Après la distinction de Roman Polanski aux césars, des dizaines de milliers de récits de viols et de violences sexuelles ont été publiés sur Twitter, sous la bannière #JeSuisVictime.
L'actrice Nadège Beausson-Diagne (à droite) avec Anne Marvin et Alexandra Lamy à une manifestation contre les violences faites aux femmes à Paris en novembre dernier. (ALAIN JOCARD/Photo Alain Jocard. AFP)
publié le 5 mars 2020 à 15h50

La soirée a fait l'effet d'une déflagration. Le césar de la meilleure réalisation, remis vendredi dernier à Roman Polanski, accusé de viol par plusieurs femmes, a suscité une vague de colère, illustrée par la décision de l'actrice Adèle Haenel et d'une dizaine de personnes de quitter la salle. Au lendemain de la cérémonie, la réalisatrice Céline Sciamma, membre du collectif 50/50, qui milite pour la parité dans le cinéma, s'est indignée : «Ce qu'ils ont fait hier soir, c'est nous renvoyer au silence, nous imposer l'obligation de nous taire. Ils ne veulent pas entendre nos récits.» Dans le même temps, des milliers de victimes de violences sexuelles ont exprimé leur indignation, en racontant sur Twitter ce qu'elles ont vécu, sous le hashtag #JeSuisVictime.

«J'ai encore des larmes de colère qui gravissent ma gorge depuis cette fameuse soirée. Et ces mots, on en a besoin pour continuer. 17 ans, je dis non. Il me viole. Je pleure en bas de chez lui, il m'appelle pour me dire d'arrêter», a par exemple tweeté une internaute, le 2 mars. «J'avais 16 ou 17 ans et j'ai mis 10 ans à mettre les bons mots dessus. 10 ans à nier et à ressentir de la culpabilité. 10 ans à me taire. Je ne me tais plus. Et je ne me tairai plus jamais. On ne devrait jamais en arriver à récompenser un violeur», a publié une autre.

«Je ne me tairai plus jamais»

Des personnalités ont aussi pris la parole sous cette bannière #JeSuisVictime, à l'image de l'actrice Nadège Beausson-Diagne, connue notamment pour son rôle dans la sitcom Plus belle la vie. «J'avais 9 ans. Le fiancé d'une amie de ma mère m'a violée régulièrement en me disant que c'était notre secret de ne surtout pas le dire à ma mère. J'ai cru que j'allais mourir. Je me rappelle de cette douleur. Je n'ai rien dit», a-t-elle écrit le 2 mars. Comme beaucoup, son récit a suscité d'innombrables témoignages de soutien, saluant le courage de cette prise de parole publique sur le réseau social. La jeune femme a aussi raconté un second viol, commis par «un réalisateur producteur» qu'elle accuse également de harcèlement, en Centrafrique, lorsqu'elle avait 30 ans. «Je ne me tairai plus jamais. J'ai retrouvé le sommeil grâce au travail psychanalytique et je serai la voix de celles qui ne peuvent pas encore parler», a-t-elle poursuivi.

* **DONNÉES EXTRAITES**
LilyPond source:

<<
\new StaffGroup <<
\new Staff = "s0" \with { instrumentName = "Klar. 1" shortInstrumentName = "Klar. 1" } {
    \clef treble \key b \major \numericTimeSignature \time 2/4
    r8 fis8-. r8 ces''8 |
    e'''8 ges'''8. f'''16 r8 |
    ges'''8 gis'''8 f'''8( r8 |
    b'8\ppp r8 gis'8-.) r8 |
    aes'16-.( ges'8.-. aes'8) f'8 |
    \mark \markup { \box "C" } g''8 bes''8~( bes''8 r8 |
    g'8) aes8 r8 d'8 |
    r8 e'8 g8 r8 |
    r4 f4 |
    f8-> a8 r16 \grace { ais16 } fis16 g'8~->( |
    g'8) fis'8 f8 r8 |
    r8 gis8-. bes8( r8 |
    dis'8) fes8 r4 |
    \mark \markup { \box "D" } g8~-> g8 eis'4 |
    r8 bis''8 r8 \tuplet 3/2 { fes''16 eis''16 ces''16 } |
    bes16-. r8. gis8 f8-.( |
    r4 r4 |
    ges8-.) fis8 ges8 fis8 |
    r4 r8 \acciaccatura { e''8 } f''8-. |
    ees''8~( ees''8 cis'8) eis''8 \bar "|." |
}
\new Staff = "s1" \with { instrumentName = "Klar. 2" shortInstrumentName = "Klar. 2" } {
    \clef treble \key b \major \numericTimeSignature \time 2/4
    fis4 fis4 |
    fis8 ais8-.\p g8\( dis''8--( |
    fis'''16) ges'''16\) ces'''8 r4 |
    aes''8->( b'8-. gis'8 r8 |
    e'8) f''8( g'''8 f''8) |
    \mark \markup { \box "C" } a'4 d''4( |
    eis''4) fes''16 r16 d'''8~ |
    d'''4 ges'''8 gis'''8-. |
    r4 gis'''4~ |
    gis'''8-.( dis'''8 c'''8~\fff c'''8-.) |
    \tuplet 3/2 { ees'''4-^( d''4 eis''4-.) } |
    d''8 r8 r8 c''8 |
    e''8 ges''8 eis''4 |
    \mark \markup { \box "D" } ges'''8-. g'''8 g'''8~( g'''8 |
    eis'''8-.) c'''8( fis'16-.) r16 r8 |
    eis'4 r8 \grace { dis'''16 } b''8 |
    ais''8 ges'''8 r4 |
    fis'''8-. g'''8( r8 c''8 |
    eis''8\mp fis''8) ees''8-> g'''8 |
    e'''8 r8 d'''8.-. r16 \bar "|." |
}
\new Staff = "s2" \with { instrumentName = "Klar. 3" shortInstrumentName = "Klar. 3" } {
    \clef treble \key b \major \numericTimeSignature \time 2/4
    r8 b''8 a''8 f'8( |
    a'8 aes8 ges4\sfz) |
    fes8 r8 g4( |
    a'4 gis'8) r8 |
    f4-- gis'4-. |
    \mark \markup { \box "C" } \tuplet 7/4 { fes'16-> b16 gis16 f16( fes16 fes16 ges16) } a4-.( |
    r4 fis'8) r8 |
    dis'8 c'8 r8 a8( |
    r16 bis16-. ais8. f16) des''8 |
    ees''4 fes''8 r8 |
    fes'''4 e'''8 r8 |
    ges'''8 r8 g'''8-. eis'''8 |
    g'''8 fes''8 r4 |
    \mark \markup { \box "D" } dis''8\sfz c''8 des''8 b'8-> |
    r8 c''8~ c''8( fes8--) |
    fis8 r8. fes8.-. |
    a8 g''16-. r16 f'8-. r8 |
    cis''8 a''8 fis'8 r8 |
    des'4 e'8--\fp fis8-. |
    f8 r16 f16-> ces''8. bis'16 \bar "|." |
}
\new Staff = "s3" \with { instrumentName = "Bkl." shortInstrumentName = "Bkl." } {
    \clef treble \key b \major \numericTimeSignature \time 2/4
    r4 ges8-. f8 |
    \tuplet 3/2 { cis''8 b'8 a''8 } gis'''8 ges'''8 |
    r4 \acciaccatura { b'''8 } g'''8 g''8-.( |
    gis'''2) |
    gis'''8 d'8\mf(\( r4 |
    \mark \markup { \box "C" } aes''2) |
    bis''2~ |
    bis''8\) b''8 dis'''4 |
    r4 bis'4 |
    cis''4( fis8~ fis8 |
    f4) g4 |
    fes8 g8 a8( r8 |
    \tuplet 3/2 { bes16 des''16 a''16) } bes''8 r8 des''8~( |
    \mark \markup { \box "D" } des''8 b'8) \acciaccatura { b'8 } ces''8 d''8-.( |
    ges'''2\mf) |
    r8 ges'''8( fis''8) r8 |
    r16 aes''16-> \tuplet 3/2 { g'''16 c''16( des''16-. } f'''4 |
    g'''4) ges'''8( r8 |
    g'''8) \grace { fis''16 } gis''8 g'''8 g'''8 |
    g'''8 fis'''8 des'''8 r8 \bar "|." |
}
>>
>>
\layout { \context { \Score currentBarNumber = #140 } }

* **DÉTAILS DE L'EXERCICE**
Dans le texte sur le mouvement #JeSuisVictime, remplacez «récits» par «témoignages», puis réécrivez le passage allant de «Après la distinction» jusqu'à «la bannière #JeSuisVictime.» inclus.

* **SOLUTION PROPOSÉE**
Après la distinction de Roman Polanski aux césars, des dizaines de milliers de témoignages de viols et de violences sexuelles ont été publiés sur Twitter, sous la bannière #JeSuisVictime.